((

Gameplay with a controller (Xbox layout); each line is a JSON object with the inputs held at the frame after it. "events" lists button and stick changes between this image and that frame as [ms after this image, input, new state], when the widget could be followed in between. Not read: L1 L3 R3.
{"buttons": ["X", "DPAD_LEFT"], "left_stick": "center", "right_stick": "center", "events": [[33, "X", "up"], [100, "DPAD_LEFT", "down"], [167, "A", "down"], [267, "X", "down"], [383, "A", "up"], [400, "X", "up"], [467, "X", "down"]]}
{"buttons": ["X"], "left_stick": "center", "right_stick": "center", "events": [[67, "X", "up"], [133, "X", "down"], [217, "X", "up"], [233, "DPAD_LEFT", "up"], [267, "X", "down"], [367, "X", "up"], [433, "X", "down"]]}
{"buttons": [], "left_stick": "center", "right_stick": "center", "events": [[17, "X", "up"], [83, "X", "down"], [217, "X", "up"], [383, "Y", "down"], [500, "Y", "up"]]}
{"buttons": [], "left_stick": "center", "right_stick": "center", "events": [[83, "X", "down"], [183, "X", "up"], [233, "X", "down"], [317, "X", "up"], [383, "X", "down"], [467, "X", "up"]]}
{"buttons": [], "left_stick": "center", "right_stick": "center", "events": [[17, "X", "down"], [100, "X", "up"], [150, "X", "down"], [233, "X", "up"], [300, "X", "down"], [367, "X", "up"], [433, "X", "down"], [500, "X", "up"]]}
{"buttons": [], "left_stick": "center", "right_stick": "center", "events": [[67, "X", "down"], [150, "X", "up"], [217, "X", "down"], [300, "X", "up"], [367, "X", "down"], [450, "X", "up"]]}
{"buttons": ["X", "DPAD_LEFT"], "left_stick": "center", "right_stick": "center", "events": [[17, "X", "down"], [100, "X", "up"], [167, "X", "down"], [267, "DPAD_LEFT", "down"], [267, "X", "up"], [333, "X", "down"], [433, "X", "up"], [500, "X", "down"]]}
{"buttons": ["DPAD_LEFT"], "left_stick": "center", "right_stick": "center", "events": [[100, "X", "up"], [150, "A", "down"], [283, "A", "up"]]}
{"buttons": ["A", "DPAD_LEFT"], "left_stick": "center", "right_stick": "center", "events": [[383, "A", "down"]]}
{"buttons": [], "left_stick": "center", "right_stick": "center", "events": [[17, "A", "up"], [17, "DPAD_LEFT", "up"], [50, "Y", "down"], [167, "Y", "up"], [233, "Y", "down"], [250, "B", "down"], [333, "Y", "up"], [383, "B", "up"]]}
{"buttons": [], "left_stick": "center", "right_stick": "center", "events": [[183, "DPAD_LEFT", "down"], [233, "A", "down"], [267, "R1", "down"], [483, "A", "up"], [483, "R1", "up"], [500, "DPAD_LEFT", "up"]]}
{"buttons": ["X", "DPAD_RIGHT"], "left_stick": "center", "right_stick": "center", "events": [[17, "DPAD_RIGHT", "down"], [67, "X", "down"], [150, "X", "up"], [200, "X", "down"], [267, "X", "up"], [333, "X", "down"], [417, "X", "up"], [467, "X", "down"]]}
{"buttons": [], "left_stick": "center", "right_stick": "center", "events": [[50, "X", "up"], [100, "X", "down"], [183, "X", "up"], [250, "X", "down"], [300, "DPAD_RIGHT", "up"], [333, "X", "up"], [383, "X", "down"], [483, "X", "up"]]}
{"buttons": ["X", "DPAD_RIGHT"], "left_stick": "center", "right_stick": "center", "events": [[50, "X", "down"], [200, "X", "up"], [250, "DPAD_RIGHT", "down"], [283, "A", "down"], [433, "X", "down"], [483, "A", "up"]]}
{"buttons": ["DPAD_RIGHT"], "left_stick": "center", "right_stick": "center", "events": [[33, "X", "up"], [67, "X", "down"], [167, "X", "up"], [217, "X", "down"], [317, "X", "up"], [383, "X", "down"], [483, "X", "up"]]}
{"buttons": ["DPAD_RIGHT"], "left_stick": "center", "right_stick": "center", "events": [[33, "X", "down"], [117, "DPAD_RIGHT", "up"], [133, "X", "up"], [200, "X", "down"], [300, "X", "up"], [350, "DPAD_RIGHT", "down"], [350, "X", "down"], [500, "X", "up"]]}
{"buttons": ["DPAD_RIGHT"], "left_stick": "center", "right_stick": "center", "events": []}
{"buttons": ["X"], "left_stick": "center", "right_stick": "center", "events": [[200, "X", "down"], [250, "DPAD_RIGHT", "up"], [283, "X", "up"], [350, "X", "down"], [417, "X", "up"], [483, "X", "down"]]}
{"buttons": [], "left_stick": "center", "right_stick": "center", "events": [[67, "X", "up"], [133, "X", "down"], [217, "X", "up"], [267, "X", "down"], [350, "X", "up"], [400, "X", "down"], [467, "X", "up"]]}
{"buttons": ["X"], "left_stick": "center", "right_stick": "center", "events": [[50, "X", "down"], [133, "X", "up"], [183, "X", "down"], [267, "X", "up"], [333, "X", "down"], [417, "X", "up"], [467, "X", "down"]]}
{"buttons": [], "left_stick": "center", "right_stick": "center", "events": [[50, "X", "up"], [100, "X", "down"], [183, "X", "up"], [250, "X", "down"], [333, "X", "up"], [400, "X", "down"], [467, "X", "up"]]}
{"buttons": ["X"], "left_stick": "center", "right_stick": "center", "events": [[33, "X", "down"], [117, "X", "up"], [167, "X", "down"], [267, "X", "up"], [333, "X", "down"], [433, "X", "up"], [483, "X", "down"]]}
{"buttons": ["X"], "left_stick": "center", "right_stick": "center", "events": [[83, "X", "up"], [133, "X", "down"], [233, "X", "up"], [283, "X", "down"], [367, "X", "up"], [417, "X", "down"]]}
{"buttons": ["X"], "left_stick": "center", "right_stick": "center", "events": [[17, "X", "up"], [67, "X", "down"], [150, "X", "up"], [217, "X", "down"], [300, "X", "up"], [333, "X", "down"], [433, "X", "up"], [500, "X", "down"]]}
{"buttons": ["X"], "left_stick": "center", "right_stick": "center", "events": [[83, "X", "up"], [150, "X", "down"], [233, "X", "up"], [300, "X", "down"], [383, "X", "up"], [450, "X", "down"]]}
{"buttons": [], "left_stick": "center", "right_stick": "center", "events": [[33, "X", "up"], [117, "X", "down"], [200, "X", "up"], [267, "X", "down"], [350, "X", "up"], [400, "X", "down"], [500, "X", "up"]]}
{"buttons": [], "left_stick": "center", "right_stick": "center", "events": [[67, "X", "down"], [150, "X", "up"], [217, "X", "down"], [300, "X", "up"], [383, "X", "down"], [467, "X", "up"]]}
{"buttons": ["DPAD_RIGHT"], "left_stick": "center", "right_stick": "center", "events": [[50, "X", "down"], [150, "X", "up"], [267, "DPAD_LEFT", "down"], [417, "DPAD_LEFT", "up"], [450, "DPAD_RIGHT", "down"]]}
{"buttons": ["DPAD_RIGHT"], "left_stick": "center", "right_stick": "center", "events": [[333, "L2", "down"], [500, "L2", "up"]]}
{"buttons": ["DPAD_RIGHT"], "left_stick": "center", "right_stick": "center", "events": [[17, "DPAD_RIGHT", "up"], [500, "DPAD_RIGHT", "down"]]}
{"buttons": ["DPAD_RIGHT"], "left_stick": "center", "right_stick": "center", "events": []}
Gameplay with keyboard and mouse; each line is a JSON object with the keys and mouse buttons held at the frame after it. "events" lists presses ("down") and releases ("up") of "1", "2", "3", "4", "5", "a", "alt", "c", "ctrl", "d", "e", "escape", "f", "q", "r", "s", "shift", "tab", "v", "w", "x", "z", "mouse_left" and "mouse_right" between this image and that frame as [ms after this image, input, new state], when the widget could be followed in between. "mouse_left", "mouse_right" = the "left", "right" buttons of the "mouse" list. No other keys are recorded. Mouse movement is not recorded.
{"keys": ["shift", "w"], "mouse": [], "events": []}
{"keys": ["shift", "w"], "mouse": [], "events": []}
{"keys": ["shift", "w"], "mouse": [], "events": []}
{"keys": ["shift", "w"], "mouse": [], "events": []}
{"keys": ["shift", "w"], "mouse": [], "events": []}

))

- _YOUR OBJECTIVE_
State the count of lines in the material above that include "frame", with no other words.

- _RESPONSE_
2